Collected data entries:
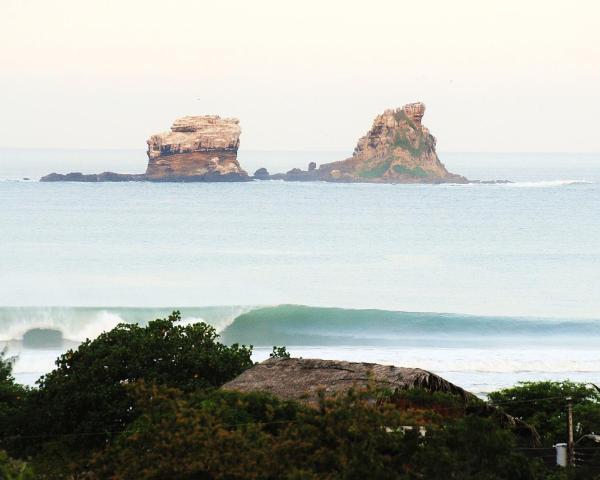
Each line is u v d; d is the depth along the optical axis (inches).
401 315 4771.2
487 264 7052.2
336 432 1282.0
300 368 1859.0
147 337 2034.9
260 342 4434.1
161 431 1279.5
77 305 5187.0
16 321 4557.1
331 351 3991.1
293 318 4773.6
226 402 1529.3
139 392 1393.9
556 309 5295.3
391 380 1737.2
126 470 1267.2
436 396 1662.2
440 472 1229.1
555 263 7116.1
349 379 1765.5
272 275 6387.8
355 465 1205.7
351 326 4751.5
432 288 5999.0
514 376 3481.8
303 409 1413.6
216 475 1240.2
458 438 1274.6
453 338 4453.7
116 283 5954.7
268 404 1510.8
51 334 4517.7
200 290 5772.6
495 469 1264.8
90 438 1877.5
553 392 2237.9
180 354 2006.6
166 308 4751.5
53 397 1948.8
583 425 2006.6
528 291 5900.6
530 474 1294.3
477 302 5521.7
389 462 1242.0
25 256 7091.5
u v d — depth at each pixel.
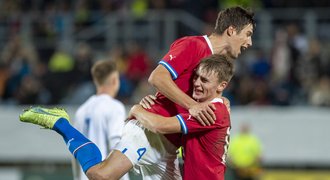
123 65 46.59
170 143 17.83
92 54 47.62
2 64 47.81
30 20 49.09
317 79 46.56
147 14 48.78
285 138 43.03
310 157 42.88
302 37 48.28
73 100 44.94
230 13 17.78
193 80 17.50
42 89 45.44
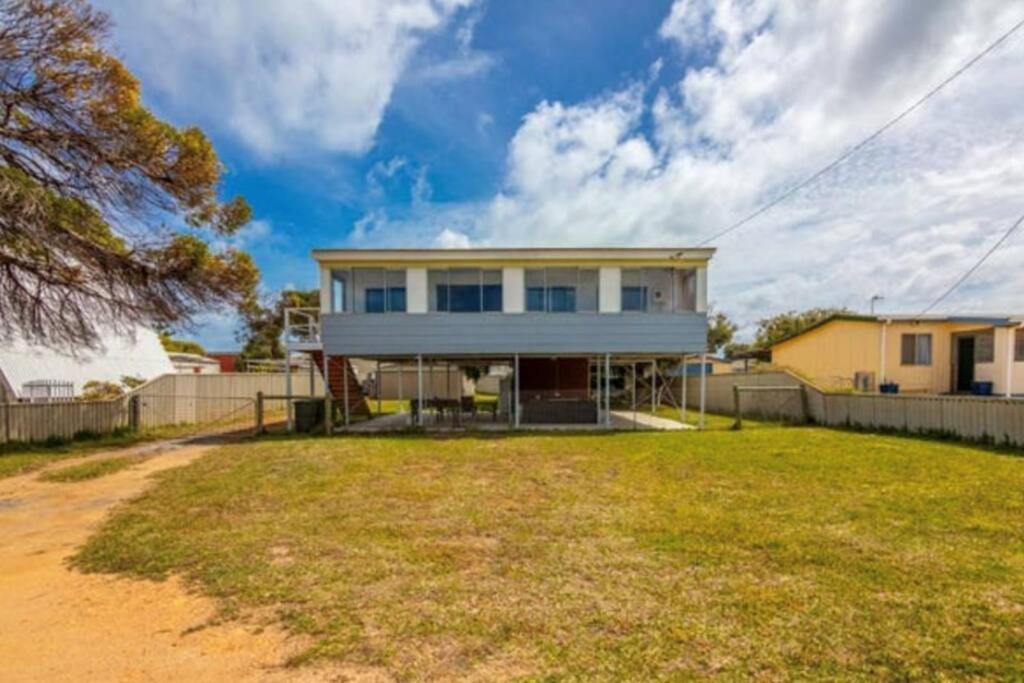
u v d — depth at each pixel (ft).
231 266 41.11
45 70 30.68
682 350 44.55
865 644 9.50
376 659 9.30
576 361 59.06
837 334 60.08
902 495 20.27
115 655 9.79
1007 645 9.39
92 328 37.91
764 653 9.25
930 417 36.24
==
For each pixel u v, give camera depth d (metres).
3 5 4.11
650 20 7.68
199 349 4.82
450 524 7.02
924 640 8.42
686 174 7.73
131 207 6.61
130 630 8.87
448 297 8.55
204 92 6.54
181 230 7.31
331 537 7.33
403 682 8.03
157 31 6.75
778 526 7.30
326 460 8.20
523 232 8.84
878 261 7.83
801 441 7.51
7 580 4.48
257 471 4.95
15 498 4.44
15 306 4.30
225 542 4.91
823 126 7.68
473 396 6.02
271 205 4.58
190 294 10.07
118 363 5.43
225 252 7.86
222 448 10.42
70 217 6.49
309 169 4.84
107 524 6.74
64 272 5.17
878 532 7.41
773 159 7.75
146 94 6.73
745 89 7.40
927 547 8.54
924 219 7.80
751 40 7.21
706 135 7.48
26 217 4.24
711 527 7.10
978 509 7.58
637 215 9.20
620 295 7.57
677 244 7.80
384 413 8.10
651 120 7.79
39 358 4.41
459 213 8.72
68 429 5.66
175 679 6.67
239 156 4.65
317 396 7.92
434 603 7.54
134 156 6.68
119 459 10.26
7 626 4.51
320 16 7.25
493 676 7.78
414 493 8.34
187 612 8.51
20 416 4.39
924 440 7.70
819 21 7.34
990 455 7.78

What is expected —
All lines above between those holding "924 640 8.42" and "990 455 7.78", inclusive, must be set down unchanged, and no other line may be included.

Answer for the task —
924 640 8.42
686 174 7.73
131 207 6.61
130 630 8.87
448 297 8.55
204 92 6.54
181 230 7.31
331 537 7.33
403 682 8.03
157 31 6.75
778 526 7.30
326 460 8.20
523 232 8.84
878 261 7.83
801 441 7.51
7 580 4.48
257 471 4.95
15 498 4.44
15 306 4.30
225 542 4.91
823 126 7.68
473 396 6.02
271 205 4.58
190 294 10.07
118 363 5.43
225 252 7.86
222 448 10.42
70 217 6.49
309 169 4.84
107 524 6.74
64 272 5.17
878 532 7.41
773 159 7.75
146 94 6.73
745 89 7.40
927 547 8.54
924 219 7.80
751 40 7.21
706 135 7.48
26 217 4.24
711 527 7.10
978 509 7.58
637 215 9.20
620 295 7.57
677 244 7.80
384 413 8.10
651 120 7.79
39 358 4.41
459 213 8.72
68 429 5.66
175 679 6.67
239 156 4.65
317 396 7.92
434 603 7.54
134 156 6.68
119 459 10.26
7 626 4.51
320 16 7.25
493 676 7.78
414 493 8.34
187 612 8.51
20 416 4.39
924 440 7.70
819 21 7.34
990 455 7.78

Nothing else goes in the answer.